Top of Data in this exercise
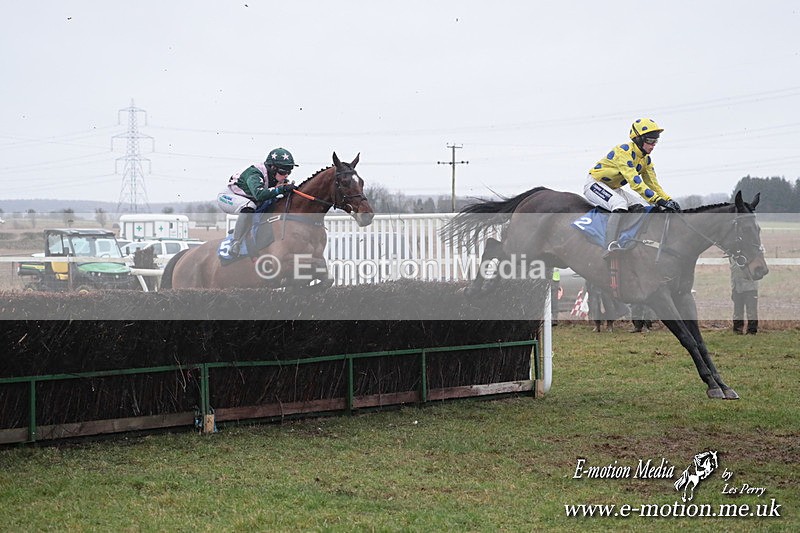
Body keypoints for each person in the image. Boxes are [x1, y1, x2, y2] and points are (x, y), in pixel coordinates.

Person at [584, 118, 682, 257]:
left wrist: (668, 200)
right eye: (650, 140)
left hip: (614, 188)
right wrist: (658, 200)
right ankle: (610, 245)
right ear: (638, 139)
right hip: (595, 184)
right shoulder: (623, 152)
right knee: (620, 204)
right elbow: (635, 183)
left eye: (655, 141)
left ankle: (629, 240)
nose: (653, 145)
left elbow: (654, 186)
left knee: (644, 206)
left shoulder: (646, 160)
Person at [216, 147, 298, 257]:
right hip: (228, 197)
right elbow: (259, 195)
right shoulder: (255, 174)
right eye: (283, 171)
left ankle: (245, 229)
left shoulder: (274, 177)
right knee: (249, 206)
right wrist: (280, 189)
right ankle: (236, 242)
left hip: (247, 197)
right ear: (272, 168)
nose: (286, 175)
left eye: (289, 171)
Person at [730, 257, 759, 334]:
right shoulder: (733, 256)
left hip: (750, 287)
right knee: (737, 310)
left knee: (751, 310)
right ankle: (737, 330)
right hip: (736, 287)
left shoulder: (750, 254)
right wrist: (733, 287)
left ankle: (752, 331)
Bottom of Data in this exercise
Task brief: From the entries above, list each line with "wrist" in it.

Result:
left wrist: (668, 200)
right wrist: (658, 200)
right wrist: (280, 189)
right wrist: (733, 287)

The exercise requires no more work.